# Horror Movie Review: Ginger Snaps II: Unleashed!



## Sinister

As this is a carry over from the BADASS UNIVERSE, I'm sort of reinstating it over here. I say sort of, because the skull and crossbones are gone, so I have to improvise. It will be the stars * ratings from now on (or at least until Z adds skulls once again to the smiley's).

With that, it pleases me to no end that this will be a good review. Anyone who knows me from our former home, knows I am a complete fanatic for the movie *Ginger Snaps.* This is no exception. The title is somewhat misleading, as Ginger Fitzgerald is in it only briefly, and that in flashbacks and sort of a sinister Jiminy Cricket for her sister, Brigette, who is needing daily dosages of the Monkshood serum to keep the Werewolf curse that destroyed her sister, at bay.
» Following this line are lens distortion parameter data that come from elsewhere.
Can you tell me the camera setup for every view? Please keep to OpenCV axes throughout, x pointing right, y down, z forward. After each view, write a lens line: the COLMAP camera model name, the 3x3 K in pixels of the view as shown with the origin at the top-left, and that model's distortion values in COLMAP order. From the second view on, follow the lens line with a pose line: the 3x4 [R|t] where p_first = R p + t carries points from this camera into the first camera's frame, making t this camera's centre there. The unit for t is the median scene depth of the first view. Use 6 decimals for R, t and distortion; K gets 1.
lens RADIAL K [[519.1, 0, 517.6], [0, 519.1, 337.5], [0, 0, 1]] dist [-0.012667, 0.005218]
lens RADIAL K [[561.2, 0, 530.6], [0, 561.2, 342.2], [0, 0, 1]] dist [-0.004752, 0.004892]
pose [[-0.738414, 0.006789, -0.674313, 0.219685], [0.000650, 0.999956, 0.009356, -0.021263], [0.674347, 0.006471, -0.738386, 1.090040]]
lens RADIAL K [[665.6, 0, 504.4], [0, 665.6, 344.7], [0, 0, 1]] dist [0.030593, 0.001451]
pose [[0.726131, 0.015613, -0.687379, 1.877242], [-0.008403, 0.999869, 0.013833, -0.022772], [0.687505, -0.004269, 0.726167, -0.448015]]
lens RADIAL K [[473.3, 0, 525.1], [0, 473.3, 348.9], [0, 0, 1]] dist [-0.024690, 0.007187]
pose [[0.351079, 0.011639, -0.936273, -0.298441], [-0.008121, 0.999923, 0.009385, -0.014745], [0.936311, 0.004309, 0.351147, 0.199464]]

Something however, is following Brigette as she makes her way from place to place to avoid it. Another werewolf is on her trail with a singular purpose in mind--to mate with the reluctant lycanthrope. After a harrowing escape from the beast, Brigette collapses, and awakens in a mental ward for women and girls. Mistaken for a drug addict, her "stash" is confiscated, and she is locked in solitary for most of her stay. A young waif named Ghost, who's grandmother is there with over 80% of her body covered in burns, befriends Brigette and the two girls set out to escape the mental ward. The other Werewolf tracks Brigette to the place, and unbeknownst to either, there is a monster locked in with them, that is far more dangerous than any beast of lore can be.

You have to hand it to Emily Perkins. She could have been in way over her head trying to escape the enigma of her cinematic sisters legacy in this movie and this could have been an instance where you would be saying to yourself the entire time, "Boy, I sure do miss Ginger in this movie!" I am here to say such is not the case. She carried this movie quite well despite the lack of Katherine Isabelle as the main femme fatale, and in the end, much like the first one, you have nothing but sympathy for the character of Brigette Fitzgerald.
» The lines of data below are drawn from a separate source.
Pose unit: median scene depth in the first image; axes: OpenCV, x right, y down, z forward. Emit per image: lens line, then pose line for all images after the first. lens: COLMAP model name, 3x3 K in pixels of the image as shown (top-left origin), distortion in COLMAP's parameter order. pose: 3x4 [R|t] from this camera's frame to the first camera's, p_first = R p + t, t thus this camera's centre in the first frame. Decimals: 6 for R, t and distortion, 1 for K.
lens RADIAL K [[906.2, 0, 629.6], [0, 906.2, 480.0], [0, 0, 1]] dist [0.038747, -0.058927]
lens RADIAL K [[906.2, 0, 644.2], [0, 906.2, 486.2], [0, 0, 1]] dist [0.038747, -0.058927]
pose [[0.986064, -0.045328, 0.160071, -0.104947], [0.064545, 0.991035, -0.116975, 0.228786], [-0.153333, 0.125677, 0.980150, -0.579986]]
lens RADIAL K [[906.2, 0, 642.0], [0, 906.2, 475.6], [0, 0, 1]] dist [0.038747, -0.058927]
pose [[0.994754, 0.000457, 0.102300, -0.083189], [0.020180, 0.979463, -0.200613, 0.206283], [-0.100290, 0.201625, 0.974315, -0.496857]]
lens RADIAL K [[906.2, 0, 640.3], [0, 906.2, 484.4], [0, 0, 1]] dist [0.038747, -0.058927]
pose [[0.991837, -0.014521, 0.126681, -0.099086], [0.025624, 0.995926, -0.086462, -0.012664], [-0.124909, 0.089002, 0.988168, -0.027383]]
This movie screams for a sequel. I'm one of those that would love to see it happen. Not better than, but just as good as the first one was, and that's saying a lot for me.

Rating: ***1/2


----------



## DarkEmpress

I fell in love with this movie the 1st time I saw it.I'm begging my friend to borrow the first one.I haven't seen it yet.I didn't know anything about the first one until this one came out.I love anything to do with werewolves, vampires, etc...


----------



## Citizen Tallee

Good review, Helspont! I just finished watching this film -- it was a dark and stormy night over here in Ontario, so I thought what better way to spend the evening then with Katharine Isabelle and Emily Perkins  -- and I have to say, it was a completely fitting sequel. It absolutely capitalized on the absurdity of the werewolf subgenre, and again threw us for a completely new loop which I fully enjoyed!  

For those of you who have the DVD, did you see the trailer for the third film in the Ginger Snaps Trilogy? It looks a tad odd, taking it back 200 years and still starring Emily Perkins and Katharine Isabelle. Either way, some creepy footage from what I can see, and an interesting storyline.  

Any thoughts?


----------



## Zombie-F

I rented this last week as well, and thought it to be a fitting sequel. Definitely a very different movie from the first. The wolf looks much better this time around, and the story is certainly pretty interesting.


----------



## Non Compos Mentis

I just saw this the other day and thought it was just alright. I loved the first one better. The story was definitely strange. The werewolf was cool, though.


----------



## Sinister

Thanks for the compliment, C.T. I try to be as fair as possible with my reviews. I don't have spoilers too often, and if I do, I alert everyone.

This was a nice one. You should see some of the scathing ones like I gave *Wendigo, Darkwolf, Legion of the Dead * and especially that crap fest by "director" David DeCoteau, *The Brotherhood,* back on the old board. In my honest opinion, DeCoteau should be left stranded on a barren island in the middle of the Pacific during Monsoon season for all the abominations he has brought down on the movie viewing audience. He deserves nothing less.


----------



## Dreamdemon

Nice review! I really enjoyed this film and thought it was almost as good as the first. I have heard they are making part 3 and will be looking forward to seeing it.

Aaron


----------